2. Playing quarterback takes guts and conviction. It's what Good Bo/Bad Bo is all about. Ole Miss QB Bo Wallace had his reputation on the line in the waning seconds of Saturday's Ole Miss-LSU game, and he went for it. It's too bad for the Rebels that Wallace didn't do anything close to what he was told to do. Coach Hugh Freeze said he told Wallace to throw to the flats or out of bounds. Wallace went for it in the end zone, and LSU intercepted the ball to seal its upset. So it's all on Bad Bo, right? Not so fast.
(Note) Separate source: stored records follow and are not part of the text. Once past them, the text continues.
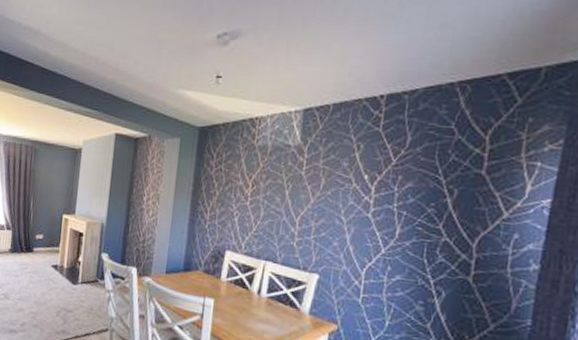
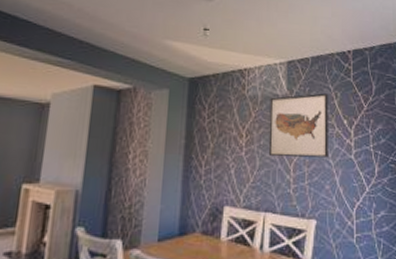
wall art: none [273,144,349,214] -> present [268,93,328,158]

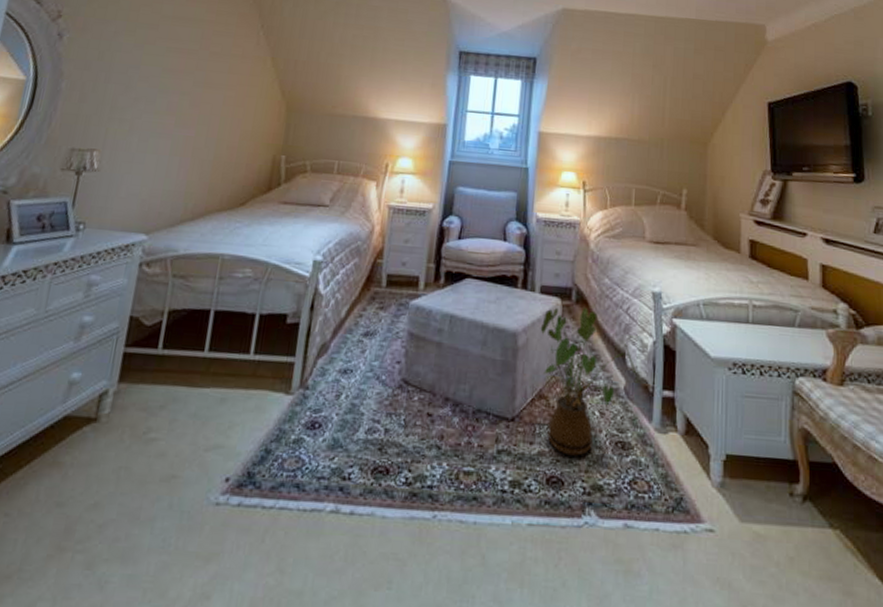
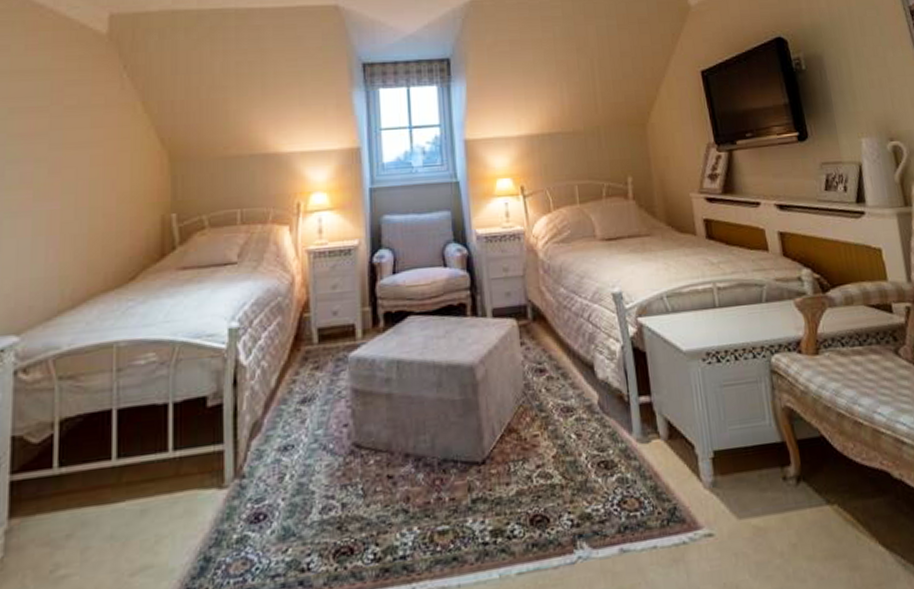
house plant: present [540,308,636,456] -> none [498,324,608,489]

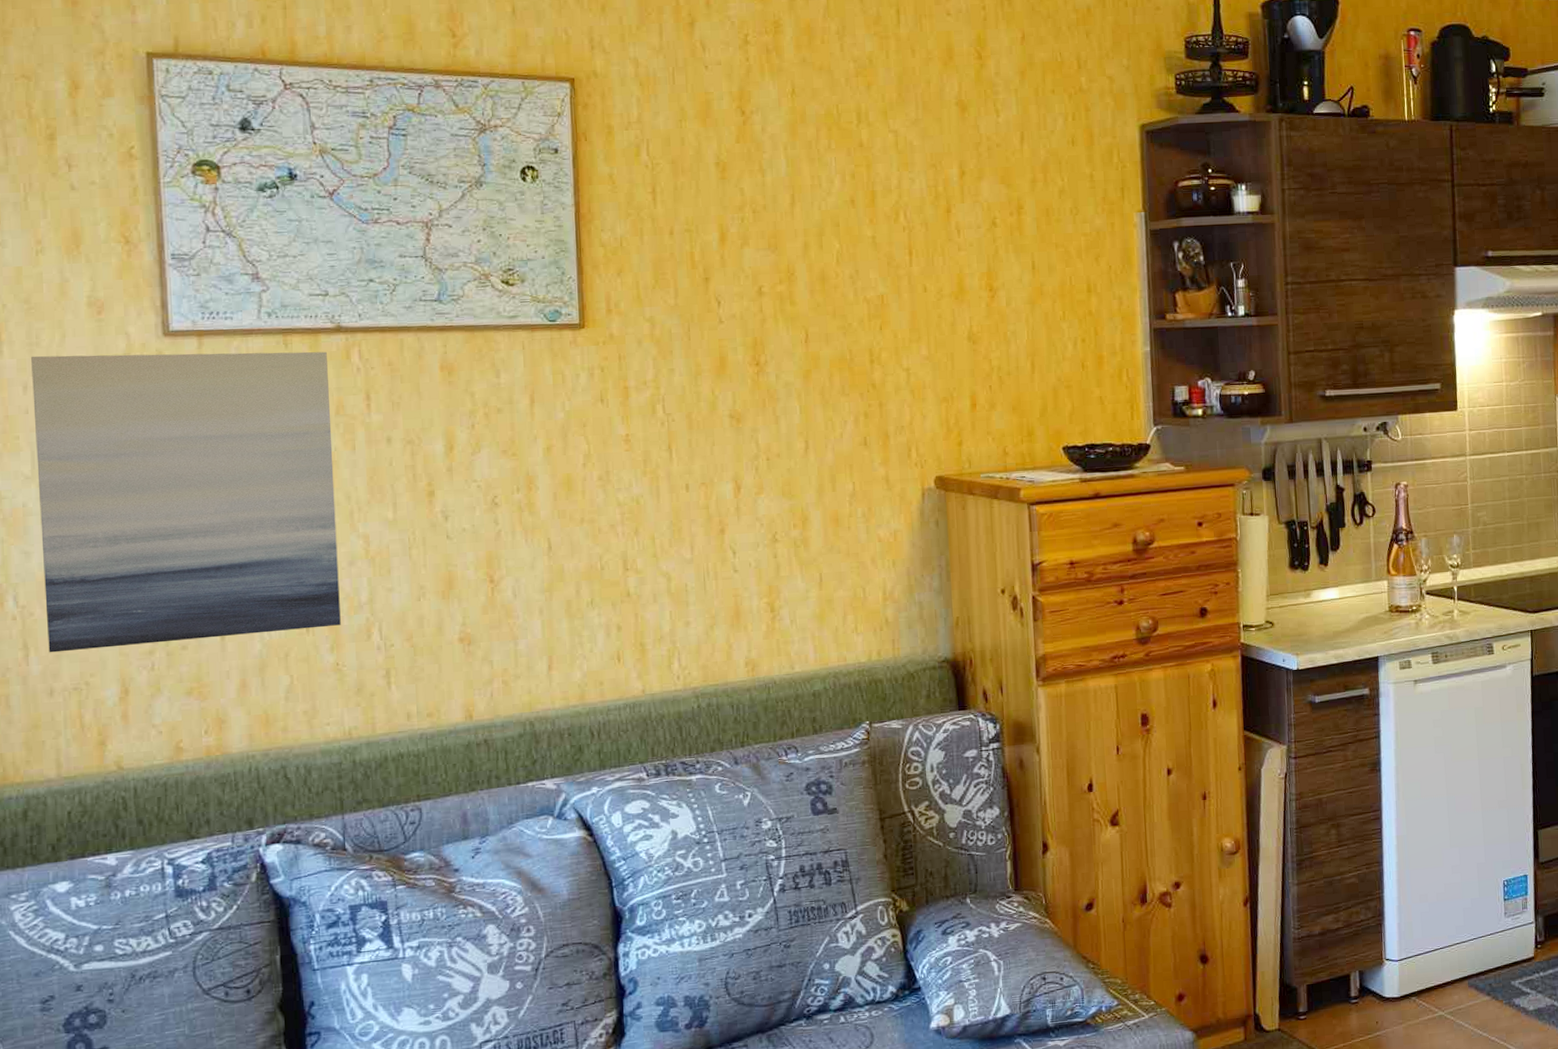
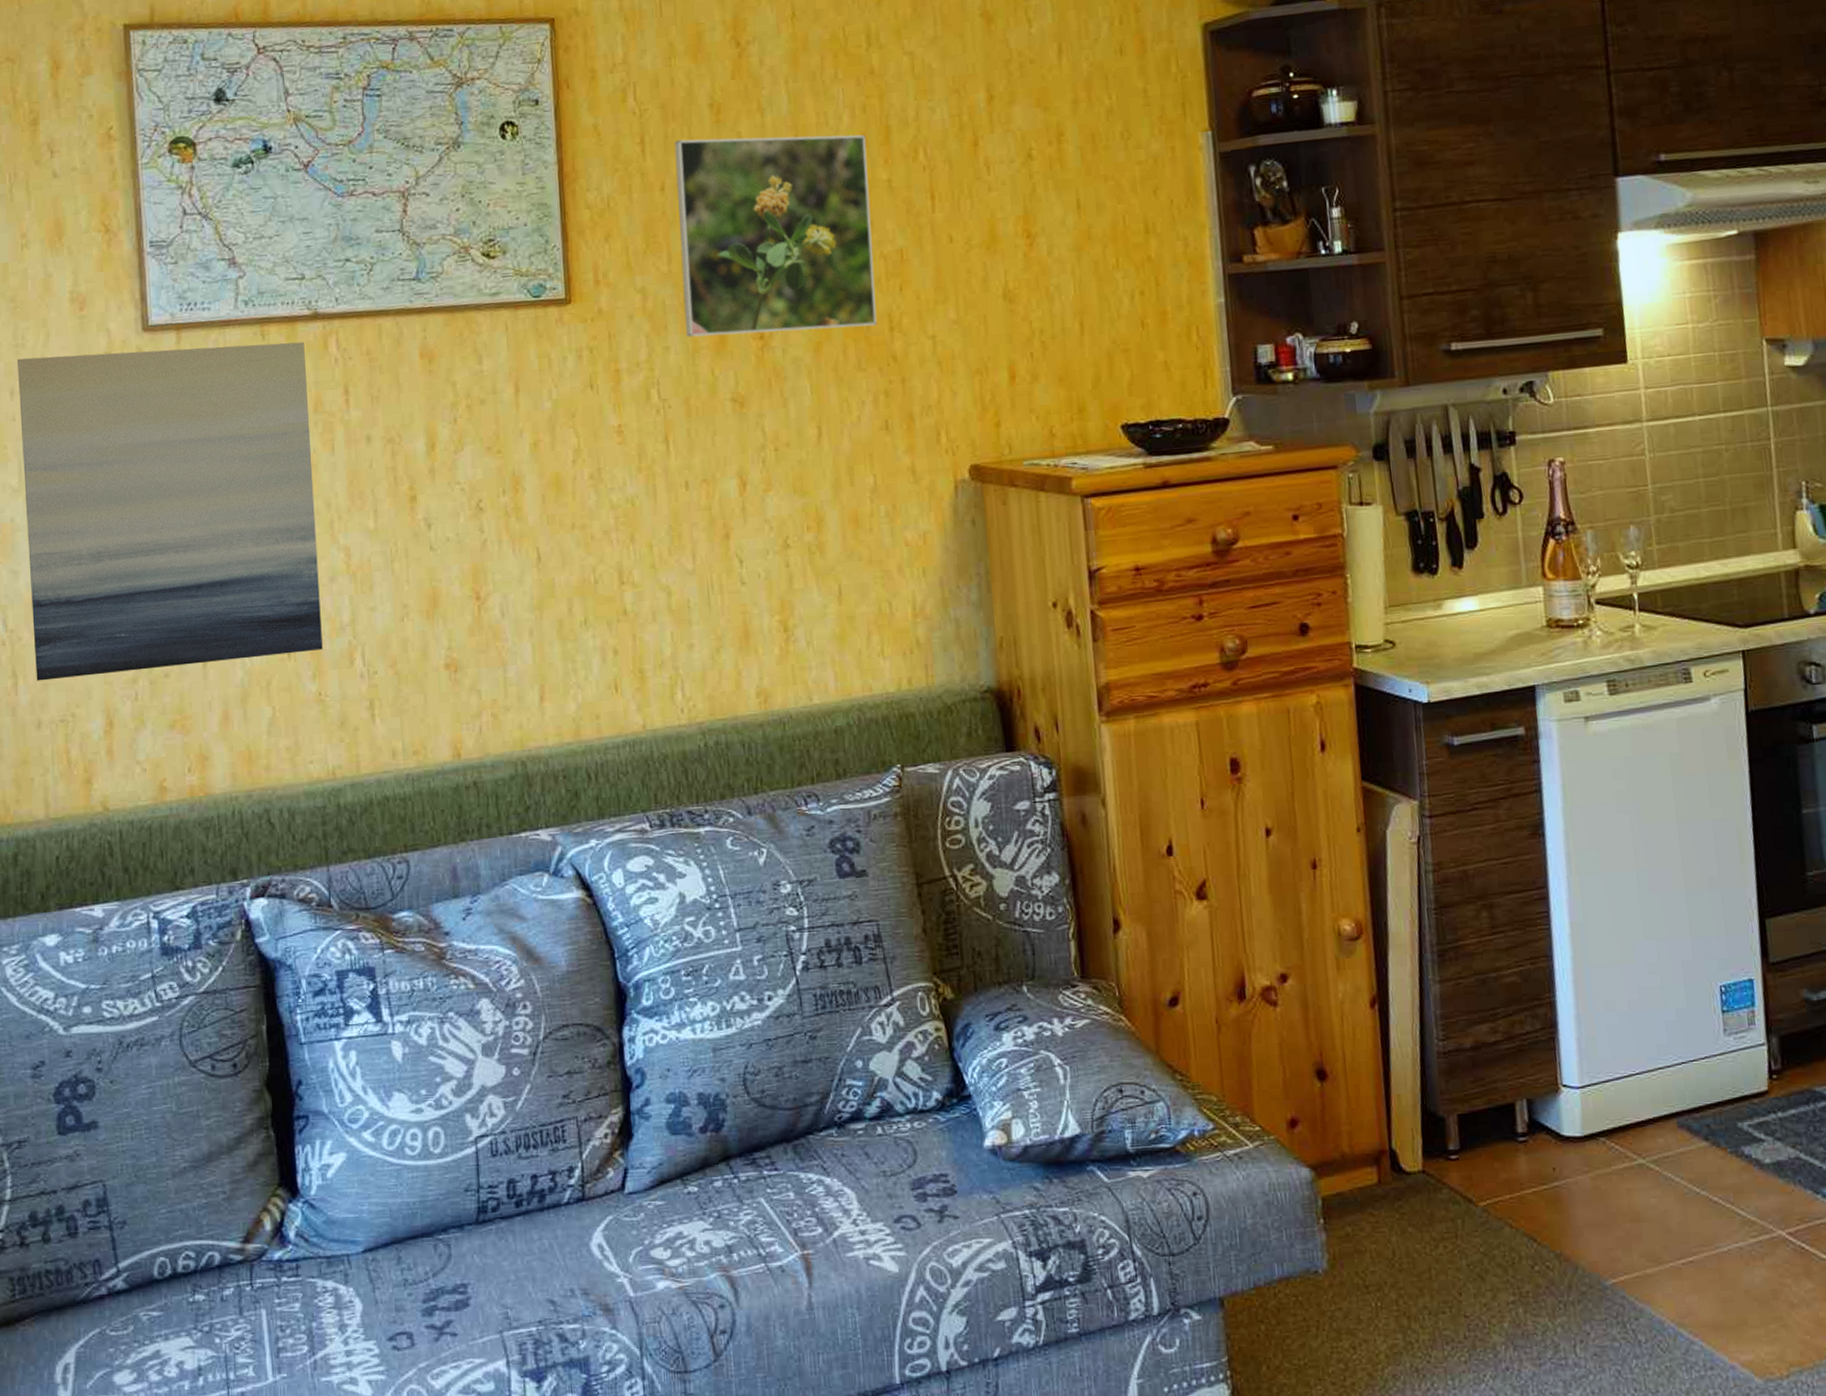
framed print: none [683,192,860,362] -> present [674,134,878,337]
Wallace struggled throughout the decisive fourth quarter, completing 6 of 13 passes before the final play. Shouldn't Freeze have known better than to take that risk with Bad Bo at the controls? "I thought we were pretty clear," Freeze said afterward. Wallace's ill-advised pass was his first interception in SEC play. Entering the week, he led the SEC in fourth-quarter Total QBR (90.7) and had zero fourth-quarter turnovers. Saturday was just a very clear, very painful case of Good Bo/Bad Bo.

3. It needs to be said: Amari Cooper is the best wide receiver on Earth who's not in the NFL. Scouts and wonks are lining up to agree. ("He's like a smaller version of A.J. Green!") Cooper had his second SEC game of the season with 200-plus yards receiving and now has 13 career games of at least 100 receiving yards, which is tied with D.J. Hall for most in school history. In other words, it's safe to say Cooper will hold every meaningful Alabama record for a wide receiver when he's through. What is certain is Nick Saban intends to continue feeding the beast. And at the very least it should ensure Cooper gets a shot at some major hardware in December. "He should be up there for the Heisman trophy," said Tennessee coach Butch Jones without the slightest bit of hyperbole. His Vols had the skid marks to prove it.